The Strathclyde Review was set up by the Government in response to the House of Lords’ decision to decline to consider draft regulations which made significant changes to the thresholds and rates at which tax credits could be claimed, until certain conditions were met.
Both Committees are critical of the focus of the Strathclyde Review with the DPPRC saying the Review is “based on a misunderstanding about the difference between primary and delegated legislation”.
The Constitution Committee states that the review is “not a proper basis for determining constitutional change” and that proceeding with changes to Parliament’s role based on the Review “will only damage Parliament’s role and reputation”.
The Committees both share the view that the remit of the Strathclyde Review is misguided. Both Committees reiterate serious concerns about successive governments proposing primary legislation containing broad and poorly-defined delegated powers. The Constitution Committee states that as a result “delegated legislation has increasingly been used to address issues of principle and policy, rather than to manage administrative and technical changes.”
The DPRRC notes that weakening parliamentary scrutiny of delegated legislation, as proposed by Lord Strathclyde “would tilt the balance of power away from Parliament … towards Government.”
The Constitution Committee states that by tasking Lord Strathclyde to consider the relationship between the two Houses, rather than between Parliament and the Government “the Government focused his Review on the wrong questions … consequently it addressed the wrong issues”.
Both Committees recommend that the Government should not seek to move forward with proposals based on the Strathclyde Review without further consideration, by both Houses, of the delegated legislation process in its entirety.
Conclusions and recommendations
Specific conclusions and recommendations in the Constitution Committee's report include:
- The House of Lords’ rejection of the tax credits regulations does not represent a constitutional crisis.
- The starting point for reviewing how Parliament scrutinises government should not be how the Government can secure its business. Instead the focus should be on how Parliament can perform its scrutiny role effectively.
- The Government should consider the extent to which it is appropriate to make legislative changes with significant financial implications through delegated legislation. The House of Commons already has its financial privilege assured in relation to measures contained in finance bills.
- The Government should recognise the need for restraint in its use of delegated powers and take care to ensure that proposals for delegated powers are appropriately detailed and narrow in scope.

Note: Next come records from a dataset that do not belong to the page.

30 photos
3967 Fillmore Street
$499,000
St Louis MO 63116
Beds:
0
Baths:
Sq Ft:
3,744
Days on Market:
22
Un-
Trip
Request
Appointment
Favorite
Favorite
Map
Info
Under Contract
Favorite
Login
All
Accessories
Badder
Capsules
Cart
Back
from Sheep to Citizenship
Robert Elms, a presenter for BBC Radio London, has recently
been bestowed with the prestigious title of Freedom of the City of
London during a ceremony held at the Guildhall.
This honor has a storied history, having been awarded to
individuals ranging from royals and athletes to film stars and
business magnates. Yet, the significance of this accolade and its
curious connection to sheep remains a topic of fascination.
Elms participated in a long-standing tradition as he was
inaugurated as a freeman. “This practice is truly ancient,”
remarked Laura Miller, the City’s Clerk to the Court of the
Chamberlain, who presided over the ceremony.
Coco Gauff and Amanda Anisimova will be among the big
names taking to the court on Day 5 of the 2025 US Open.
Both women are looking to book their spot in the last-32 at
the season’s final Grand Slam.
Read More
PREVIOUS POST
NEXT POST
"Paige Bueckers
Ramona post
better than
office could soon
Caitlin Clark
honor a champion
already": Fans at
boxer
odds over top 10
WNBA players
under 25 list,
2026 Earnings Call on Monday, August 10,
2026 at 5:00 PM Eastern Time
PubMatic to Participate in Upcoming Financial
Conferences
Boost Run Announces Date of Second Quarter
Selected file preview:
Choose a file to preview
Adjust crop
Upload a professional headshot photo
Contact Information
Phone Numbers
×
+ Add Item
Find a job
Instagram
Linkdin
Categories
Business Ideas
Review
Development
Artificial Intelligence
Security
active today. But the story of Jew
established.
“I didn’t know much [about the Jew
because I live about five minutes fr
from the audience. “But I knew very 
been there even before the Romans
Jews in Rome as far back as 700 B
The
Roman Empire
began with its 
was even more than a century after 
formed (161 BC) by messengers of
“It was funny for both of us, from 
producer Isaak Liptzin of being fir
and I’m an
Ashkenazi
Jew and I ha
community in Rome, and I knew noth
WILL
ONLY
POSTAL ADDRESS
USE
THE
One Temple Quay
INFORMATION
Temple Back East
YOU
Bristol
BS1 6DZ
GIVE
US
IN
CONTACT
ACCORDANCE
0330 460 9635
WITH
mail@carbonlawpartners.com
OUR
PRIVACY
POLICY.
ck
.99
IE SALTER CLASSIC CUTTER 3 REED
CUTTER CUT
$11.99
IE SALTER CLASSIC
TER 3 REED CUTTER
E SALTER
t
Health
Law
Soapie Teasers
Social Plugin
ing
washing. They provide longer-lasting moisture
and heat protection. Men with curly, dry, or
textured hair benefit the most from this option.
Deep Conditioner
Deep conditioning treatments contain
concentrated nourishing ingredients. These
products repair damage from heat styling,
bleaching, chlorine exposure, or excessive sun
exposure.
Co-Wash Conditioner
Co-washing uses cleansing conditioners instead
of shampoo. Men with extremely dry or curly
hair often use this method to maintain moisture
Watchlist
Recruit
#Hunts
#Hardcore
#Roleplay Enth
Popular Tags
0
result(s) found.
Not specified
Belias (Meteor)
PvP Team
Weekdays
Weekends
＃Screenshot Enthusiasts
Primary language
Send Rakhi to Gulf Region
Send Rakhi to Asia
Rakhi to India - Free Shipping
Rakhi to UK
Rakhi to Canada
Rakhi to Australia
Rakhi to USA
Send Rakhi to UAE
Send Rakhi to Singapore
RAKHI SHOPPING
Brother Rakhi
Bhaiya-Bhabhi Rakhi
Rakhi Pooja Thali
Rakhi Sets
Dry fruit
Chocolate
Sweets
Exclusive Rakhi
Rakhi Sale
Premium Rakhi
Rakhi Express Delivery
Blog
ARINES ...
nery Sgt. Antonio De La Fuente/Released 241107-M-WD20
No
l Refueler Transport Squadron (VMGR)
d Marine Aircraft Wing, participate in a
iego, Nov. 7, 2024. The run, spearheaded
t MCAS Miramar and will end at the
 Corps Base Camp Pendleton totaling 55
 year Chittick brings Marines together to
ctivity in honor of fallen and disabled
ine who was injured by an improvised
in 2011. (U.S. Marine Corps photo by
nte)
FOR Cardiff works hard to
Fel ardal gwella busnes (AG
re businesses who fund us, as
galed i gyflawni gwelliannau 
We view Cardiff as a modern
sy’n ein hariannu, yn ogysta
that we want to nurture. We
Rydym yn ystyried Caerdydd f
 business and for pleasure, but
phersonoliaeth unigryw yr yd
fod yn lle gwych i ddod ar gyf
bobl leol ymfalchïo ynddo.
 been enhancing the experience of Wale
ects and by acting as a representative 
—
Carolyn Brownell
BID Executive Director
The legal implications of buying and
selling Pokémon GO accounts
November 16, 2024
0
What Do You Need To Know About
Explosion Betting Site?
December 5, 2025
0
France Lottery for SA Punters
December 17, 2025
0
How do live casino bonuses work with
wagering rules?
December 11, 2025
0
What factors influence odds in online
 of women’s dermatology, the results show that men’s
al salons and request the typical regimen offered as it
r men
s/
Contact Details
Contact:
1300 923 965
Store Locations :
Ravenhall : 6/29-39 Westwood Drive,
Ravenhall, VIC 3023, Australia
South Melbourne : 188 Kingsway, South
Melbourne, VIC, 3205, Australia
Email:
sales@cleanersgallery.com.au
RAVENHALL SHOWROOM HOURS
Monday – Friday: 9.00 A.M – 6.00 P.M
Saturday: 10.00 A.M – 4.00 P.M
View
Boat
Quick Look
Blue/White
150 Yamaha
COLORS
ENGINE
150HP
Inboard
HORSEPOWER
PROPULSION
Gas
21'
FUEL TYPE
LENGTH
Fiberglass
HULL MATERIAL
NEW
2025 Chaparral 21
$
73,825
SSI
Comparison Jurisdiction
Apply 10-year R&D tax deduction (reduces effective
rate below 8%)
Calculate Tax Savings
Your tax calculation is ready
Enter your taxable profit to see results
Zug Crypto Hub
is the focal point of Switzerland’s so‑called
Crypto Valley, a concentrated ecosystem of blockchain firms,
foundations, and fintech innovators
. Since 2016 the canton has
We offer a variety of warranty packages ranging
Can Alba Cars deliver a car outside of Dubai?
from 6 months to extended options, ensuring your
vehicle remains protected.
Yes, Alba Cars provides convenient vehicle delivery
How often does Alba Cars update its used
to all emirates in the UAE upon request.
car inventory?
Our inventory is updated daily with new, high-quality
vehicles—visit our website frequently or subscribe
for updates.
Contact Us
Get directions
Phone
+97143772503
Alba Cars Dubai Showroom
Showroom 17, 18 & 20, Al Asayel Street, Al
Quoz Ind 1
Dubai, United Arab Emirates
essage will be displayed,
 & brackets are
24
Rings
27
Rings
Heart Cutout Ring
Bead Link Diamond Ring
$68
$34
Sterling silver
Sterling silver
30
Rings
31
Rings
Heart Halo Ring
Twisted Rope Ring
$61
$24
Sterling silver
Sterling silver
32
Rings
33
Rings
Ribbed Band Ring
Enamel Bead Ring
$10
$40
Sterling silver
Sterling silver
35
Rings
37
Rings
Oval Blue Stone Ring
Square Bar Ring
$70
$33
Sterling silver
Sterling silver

Commenting Lord Lang of Monkton, Chairman of the Constitution Committee, said:
“The Strathclyde Review was asked the wrong questions by the Government. The role of the House of Lords in rejecting the tax credits regulations was not about the House of Lords versus the House of Commons; it was about Parliament scrutinising the Government.
These events have, however, brought our growing concerns about successive governments’ use of delegated legislation to the fore. We hope that both Houses will take this opportunity to consider the delegated legislation process in its entirety and address the concerns expressed by us and many others about primary legislation that contains broad and poorly-defined delegated powers, including Henry VIII powers, that give too much discretion to ministers.”